**Work task:** Return the lines from the one containing "### 1.4 本文结构" through the one containing "### (Dec 2013)", both included, unchanged and with the pictures left out.

------------------------------------------------------------------------

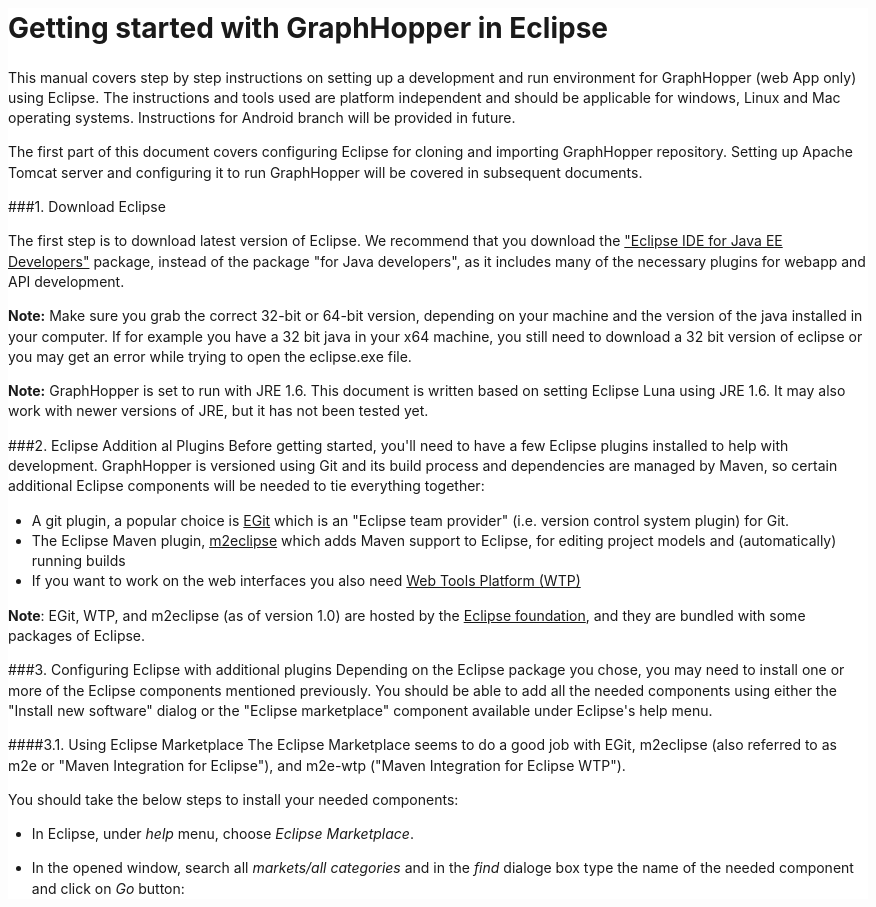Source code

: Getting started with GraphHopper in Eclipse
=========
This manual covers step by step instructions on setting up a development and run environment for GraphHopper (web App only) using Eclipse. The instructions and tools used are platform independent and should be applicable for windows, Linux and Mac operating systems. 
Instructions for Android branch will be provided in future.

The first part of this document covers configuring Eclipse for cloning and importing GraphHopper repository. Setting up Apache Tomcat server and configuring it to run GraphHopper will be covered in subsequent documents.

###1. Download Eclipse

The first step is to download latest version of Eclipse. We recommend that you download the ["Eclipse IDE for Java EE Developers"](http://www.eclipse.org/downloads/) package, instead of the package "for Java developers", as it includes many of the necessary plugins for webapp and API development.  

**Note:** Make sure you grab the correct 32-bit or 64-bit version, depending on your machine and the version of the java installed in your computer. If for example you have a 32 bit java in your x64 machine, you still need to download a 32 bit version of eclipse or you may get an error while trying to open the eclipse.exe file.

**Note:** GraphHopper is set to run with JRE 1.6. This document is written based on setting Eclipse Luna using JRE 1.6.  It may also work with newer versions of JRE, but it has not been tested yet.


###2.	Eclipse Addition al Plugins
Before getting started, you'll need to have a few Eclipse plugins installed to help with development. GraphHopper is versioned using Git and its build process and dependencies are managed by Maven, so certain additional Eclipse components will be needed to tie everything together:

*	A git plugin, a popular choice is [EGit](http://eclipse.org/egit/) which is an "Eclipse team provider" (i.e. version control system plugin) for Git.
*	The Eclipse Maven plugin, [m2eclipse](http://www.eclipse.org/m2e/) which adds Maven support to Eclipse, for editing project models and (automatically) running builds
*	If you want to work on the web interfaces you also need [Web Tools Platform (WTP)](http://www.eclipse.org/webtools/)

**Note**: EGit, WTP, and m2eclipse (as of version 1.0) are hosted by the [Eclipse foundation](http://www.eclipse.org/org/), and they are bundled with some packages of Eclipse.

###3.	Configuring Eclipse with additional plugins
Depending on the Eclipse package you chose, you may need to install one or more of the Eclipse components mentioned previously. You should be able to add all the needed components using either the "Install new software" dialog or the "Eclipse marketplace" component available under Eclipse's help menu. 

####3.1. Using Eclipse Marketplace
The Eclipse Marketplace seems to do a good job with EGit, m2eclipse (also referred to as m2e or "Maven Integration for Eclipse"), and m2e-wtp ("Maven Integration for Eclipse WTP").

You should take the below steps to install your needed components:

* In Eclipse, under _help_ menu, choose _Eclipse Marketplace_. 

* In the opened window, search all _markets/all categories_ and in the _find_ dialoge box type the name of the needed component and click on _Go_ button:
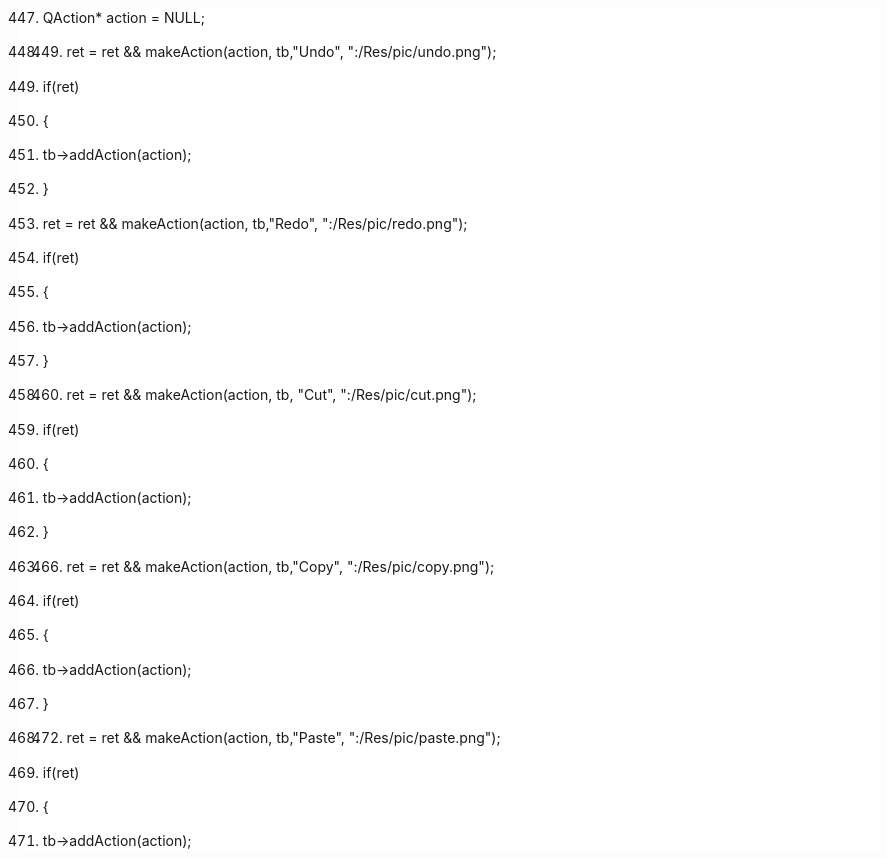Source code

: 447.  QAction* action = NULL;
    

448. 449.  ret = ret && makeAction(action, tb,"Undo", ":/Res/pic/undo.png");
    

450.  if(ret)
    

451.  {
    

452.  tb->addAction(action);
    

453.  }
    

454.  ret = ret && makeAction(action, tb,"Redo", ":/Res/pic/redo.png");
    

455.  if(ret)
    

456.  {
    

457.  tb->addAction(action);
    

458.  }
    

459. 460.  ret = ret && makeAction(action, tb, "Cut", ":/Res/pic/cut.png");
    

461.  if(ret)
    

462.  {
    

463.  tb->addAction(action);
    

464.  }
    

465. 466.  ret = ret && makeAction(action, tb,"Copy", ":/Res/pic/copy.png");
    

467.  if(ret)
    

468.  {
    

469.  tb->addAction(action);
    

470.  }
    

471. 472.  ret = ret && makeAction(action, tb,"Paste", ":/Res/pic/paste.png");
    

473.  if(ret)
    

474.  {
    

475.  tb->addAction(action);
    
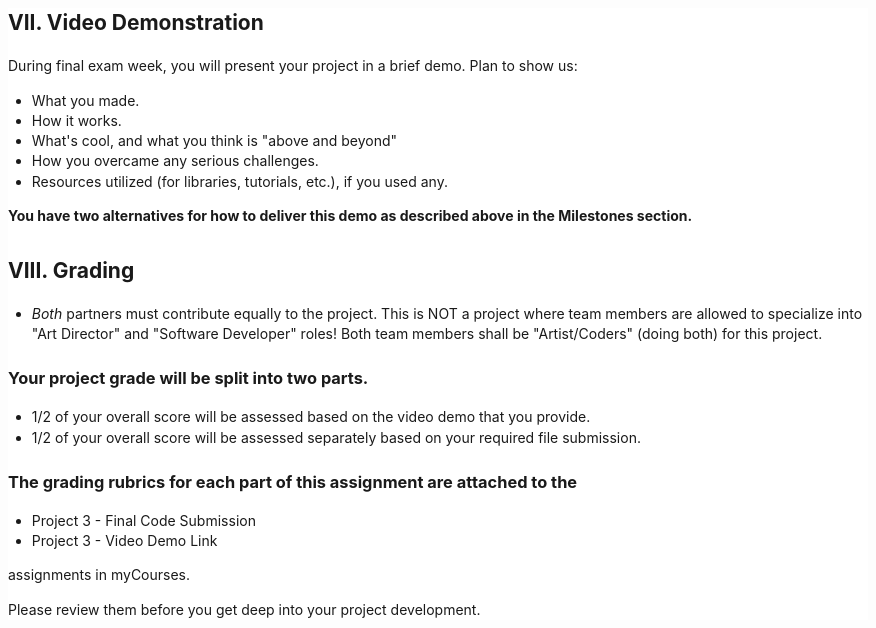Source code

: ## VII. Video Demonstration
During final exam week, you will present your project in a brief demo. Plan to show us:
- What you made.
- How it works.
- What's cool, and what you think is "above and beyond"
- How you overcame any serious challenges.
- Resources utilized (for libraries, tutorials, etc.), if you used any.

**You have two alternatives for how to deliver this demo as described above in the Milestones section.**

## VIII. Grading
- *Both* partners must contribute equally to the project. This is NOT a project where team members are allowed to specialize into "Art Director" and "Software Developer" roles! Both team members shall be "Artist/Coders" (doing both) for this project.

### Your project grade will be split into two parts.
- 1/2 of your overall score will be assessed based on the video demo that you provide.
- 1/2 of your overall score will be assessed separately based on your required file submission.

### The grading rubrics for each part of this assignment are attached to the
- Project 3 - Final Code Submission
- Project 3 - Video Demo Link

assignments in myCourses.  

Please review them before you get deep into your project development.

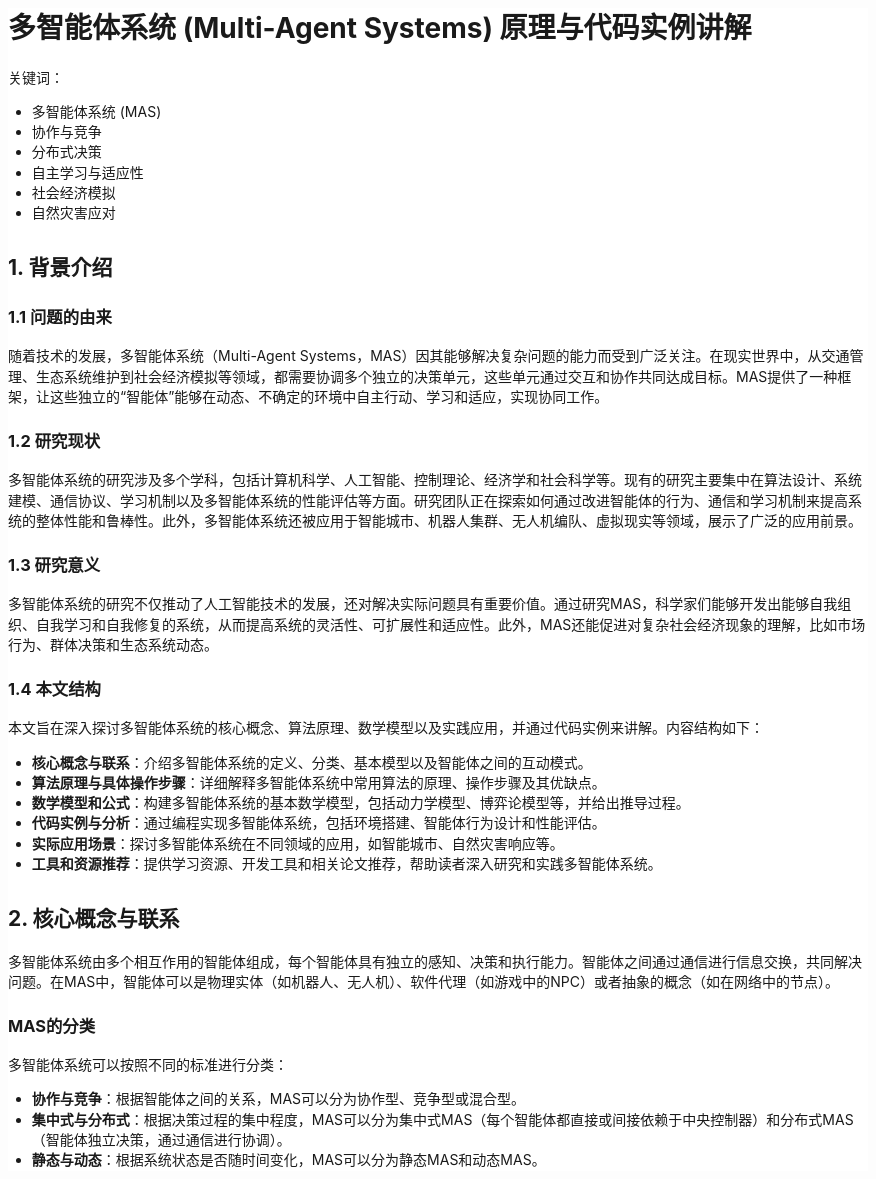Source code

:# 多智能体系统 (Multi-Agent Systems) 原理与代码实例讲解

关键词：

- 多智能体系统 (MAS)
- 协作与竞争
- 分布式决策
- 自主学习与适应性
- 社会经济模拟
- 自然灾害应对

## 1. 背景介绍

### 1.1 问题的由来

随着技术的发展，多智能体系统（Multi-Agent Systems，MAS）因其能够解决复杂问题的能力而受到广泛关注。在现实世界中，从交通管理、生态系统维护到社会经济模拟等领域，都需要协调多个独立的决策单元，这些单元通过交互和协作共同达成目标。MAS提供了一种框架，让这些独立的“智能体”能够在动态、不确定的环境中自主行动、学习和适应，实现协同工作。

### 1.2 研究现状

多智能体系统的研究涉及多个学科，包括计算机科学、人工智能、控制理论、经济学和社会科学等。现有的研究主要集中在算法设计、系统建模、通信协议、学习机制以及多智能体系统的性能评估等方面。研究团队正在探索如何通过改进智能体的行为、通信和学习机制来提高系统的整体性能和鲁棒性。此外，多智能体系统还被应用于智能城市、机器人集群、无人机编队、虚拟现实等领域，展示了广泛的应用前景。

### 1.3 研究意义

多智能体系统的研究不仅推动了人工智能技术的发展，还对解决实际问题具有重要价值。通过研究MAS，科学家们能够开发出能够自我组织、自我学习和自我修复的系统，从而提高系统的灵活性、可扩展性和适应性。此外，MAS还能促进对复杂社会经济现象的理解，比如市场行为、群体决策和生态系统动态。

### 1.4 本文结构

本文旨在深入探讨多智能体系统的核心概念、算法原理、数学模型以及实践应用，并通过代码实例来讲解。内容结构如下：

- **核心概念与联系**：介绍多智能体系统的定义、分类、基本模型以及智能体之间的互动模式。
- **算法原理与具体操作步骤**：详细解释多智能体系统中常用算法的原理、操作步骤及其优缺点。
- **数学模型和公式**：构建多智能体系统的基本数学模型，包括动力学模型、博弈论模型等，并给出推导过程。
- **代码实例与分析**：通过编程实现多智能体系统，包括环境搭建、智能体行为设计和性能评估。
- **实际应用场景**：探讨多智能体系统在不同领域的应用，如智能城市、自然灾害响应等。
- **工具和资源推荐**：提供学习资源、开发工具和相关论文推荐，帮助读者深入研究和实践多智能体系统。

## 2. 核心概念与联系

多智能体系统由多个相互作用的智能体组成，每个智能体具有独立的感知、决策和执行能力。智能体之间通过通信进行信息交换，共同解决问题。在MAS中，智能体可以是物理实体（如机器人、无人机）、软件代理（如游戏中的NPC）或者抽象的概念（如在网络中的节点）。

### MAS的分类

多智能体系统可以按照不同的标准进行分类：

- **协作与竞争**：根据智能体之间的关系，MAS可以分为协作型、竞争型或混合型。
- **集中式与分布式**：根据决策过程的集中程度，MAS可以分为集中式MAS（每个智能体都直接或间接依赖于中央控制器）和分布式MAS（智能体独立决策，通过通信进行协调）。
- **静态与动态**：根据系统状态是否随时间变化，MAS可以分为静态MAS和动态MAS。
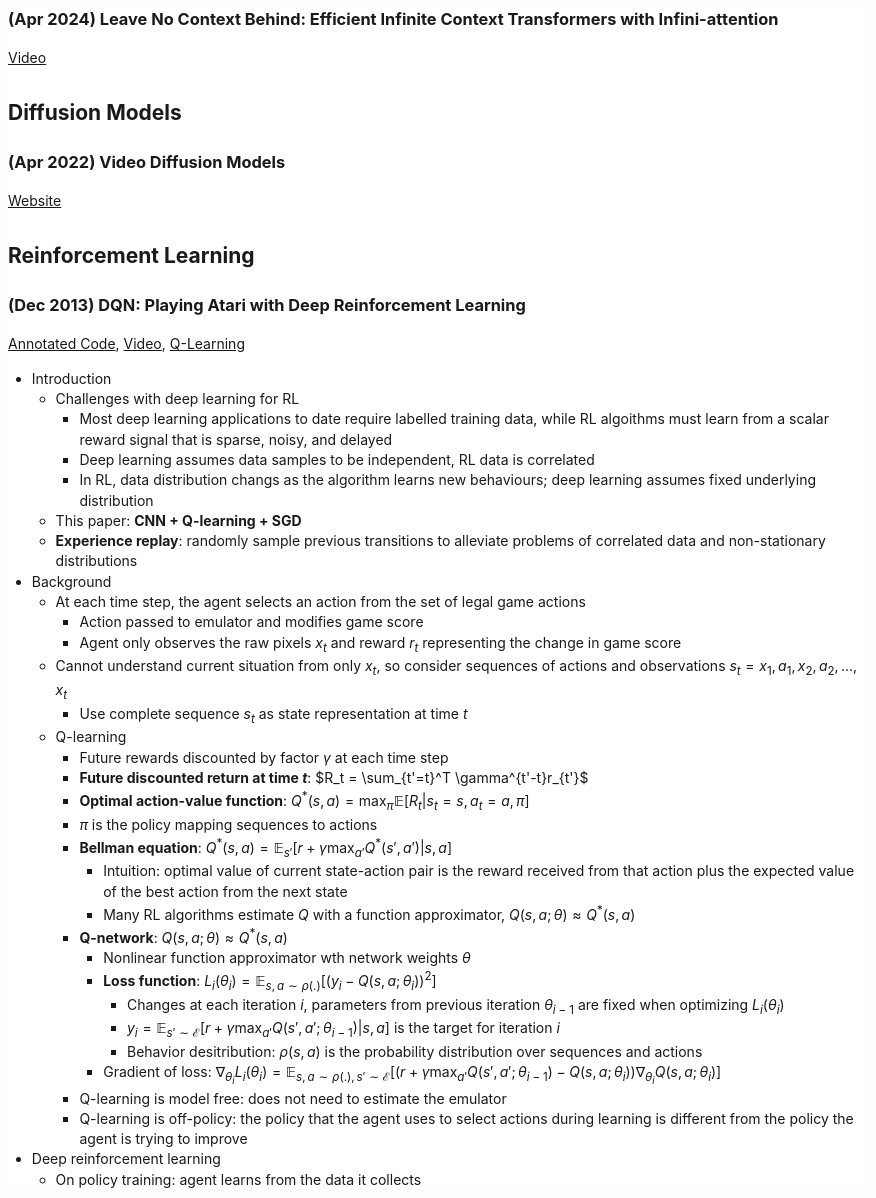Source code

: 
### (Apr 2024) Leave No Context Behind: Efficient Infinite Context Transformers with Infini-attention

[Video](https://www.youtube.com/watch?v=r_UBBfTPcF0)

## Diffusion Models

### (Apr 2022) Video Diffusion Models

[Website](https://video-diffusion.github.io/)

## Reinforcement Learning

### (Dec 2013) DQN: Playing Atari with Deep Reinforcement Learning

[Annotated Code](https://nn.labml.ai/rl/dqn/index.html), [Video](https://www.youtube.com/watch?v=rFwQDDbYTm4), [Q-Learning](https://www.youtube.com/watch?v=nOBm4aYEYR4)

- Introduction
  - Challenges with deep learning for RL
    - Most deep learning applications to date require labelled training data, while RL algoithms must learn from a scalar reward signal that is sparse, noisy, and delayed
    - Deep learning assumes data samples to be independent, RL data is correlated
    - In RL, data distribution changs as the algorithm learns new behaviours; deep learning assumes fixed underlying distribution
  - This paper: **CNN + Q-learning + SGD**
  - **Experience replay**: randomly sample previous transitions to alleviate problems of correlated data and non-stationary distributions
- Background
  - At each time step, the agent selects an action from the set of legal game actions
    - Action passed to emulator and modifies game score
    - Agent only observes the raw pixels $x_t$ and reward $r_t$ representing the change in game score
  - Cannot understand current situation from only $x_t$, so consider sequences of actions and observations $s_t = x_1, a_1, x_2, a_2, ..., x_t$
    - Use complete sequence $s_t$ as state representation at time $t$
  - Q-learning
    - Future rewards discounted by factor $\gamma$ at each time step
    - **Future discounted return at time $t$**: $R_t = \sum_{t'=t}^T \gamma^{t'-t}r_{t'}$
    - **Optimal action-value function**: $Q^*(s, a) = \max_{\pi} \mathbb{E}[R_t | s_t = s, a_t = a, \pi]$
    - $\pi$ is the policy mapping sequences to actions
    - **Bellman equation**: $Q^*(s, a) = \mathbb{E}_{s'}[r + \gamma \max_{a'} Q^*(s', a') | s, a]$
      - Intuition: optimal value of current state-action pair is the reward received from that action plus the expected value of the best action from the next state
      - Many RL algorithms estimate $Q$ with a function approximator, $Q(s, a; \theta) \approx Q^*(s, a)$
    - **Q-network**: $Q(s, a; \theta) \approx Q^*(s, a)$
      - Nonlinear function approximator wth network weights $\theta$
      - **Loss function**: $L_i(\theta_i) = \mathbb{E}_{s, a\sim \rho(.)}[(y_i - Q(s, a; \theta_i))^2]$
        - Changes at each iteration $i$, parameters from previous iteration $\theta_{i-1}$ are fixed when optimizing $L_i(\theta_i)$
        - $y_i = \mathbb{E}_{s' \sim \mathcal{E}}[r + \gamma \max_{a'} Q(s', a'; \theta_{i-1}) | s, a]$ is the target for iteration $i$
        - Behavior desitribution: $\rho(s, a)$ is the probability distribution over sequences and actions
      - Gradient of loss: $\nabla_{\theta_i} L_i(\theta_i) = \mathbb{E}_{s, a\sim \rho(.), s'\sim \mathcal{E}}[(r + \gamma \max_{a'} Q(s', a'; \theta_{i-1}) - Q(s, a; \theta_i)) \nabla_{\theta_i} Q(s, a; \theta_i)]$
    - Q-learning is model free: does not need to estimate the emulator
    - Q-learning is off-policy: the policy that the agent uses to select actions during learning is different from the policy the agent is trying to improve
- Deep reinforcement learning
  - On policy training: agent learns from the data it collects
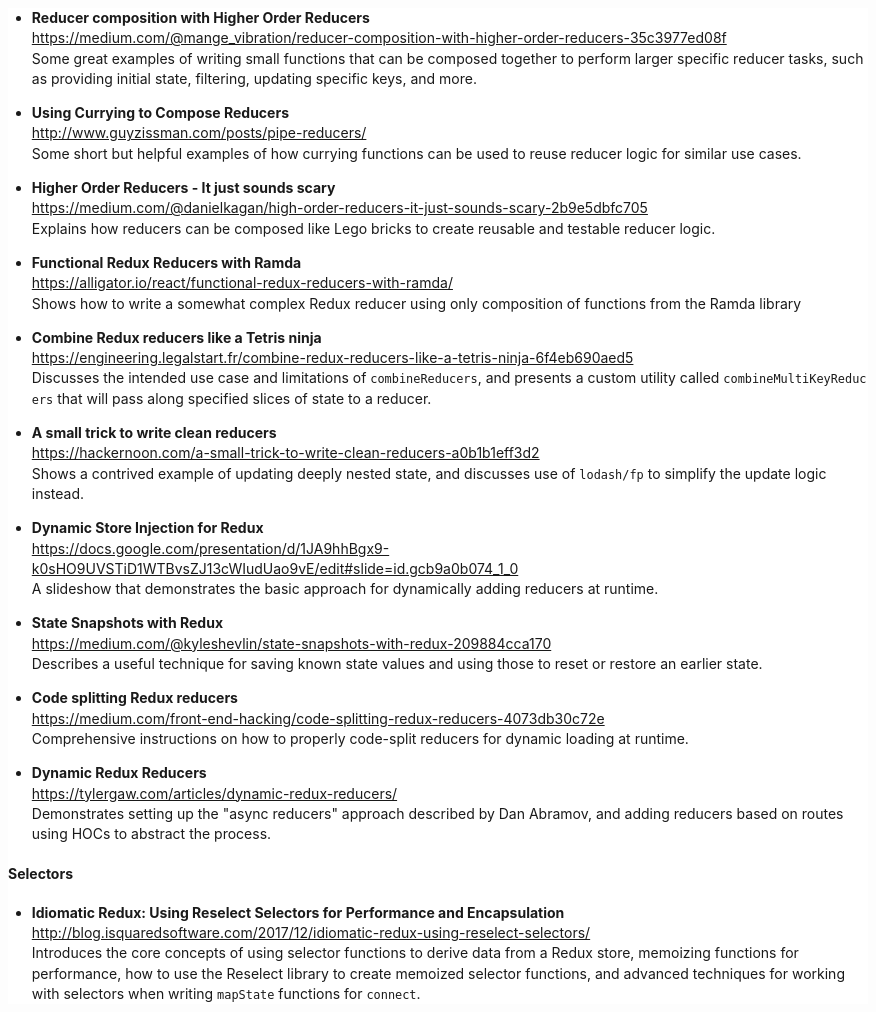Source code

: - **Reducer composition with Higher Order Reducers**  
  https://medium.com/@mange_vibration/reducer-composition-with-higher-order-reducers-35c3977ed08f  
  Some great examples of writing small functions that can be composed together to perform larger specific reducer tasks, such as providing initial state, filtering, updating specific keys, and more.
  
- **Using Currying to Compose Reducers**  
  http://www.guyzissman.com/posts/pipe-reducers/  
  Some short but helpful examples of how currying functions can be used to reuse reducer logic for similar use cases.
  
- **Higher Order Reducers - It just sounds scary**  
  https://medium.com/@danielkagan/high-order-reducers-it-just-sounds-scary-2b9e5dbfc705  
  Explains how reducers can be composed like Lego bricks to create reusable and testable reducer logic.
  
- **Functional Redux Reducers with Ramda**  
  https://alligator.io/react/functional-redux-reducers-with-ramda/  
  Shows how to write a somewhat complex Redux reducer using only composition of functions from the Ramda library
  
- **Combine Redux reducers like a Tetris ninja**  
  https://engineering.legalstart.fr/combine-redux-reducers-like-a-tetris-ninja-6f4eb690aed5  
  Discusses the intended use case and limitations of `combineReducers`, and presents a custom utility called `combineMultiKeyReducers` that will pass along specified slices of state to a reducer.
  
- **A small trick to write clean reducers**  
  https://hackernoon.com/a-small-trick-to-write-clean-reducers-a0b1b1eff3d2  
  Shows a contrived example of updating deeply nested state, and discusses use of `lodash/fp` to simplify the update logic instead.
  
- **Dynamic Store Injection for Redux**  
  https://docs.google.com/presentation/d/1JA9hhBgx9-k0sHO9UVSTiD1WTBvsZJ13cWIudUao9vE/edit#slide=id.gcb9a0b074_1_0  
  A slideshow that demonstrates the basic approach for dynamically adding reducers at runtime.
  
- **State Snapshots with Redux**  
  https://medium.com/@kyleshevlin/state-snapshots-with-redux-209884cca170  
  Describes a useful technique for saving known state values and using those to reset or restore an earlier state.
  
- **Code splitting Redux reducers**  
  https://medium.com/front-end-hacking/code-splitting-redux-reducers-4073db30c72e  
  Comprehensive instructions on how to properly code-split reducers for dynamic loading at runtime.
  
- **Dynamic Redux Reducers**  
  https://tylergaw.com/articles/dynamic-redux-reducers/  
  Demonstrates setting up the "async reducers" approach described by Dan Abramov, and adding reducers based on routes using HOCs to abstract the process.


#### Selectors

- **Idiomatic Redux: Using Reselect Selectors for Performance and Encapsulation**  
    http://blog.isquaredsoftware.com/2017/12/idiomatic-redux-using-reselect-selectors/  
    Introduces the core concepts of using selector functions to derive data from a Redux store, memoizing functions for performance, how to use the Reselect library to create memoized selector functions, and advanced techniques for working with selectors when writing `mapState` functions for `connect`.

------------------------------------------------------------------------

**Result below:**
### 1.4 本文结构

本文旨在深入探讨多智能体系统的核心概念、算法原理、数学模型以及实践应用，并通过代码实例来讲解。内容结构如下：

- **核心概念与联系**：介绍多智能体系统的定义、分类、基本模型以及智能体之间的互动模式。
- **算法原理与具体操作步骤**：详细解释多智能体系统中常用算法的原理、操作步骤及其优缺点。
- **数学模型和公式**：构建多智能体系统的基本数学模型，包括动力学模型、博弈论模型等，并给出推导过程。
- **代码实例与分析**：通过编程实现多智能体系统，包括环境搭建、智能体行为设计和性能评估。
- **实际应用场景**：探讨多智能体系统在不同领域的应用，如智能城市、自然灾害响应等。
- **工具和资源推荐**：提供学习资源、开发工具和相关论文推荐，帮助读者深入研究和实践多智能体系统。

## 2. 核心概念与联系

多智能体系统由多个相互作用的智能体组成，每个智能体具有独立的感知、决策和执行能力。智能体之间通过通信进行信息交换，共同解决问题。在MAS中，智能体可以是物理实体（如机器人、无人机）、软件代理（如游戏中的NPC）或者抽象的概念（如在网络中的节点）。

### MAS的分类

多智能体系统可以按照不同的标准进行分类：

- **协作与竞争**：根据智能体之间的关系，MAS可以分为协作型、竞争型或混合型。
- **集中式与分布式**：根据决策过程的集中程度，MAS可以分为集中式MAS（每个智能体都直接或间接依赖于中央控制器）和分布式MAS（智能体独立决策，通过通信进行协调）。
- **静态与动态**：根据系统状态是否随时间变化，MAS可以分为静态MAS和动态MAS。
Source code

: 
### (Apr 2024) Leave No Context Behind: Efficient Infinite Context Transformers with Infini-attention

[Video](https://www.youtube.com/watch?v=r_UBBfTPcF0)

## Diffusion Models

### (Apr 2022) Video Diffusion Models

[Website](https://video-diffusion.github.io/)

## Reinforcement Learning

### (Dec 2013) DQN: Playing Atari with Deep Reinforcement Learning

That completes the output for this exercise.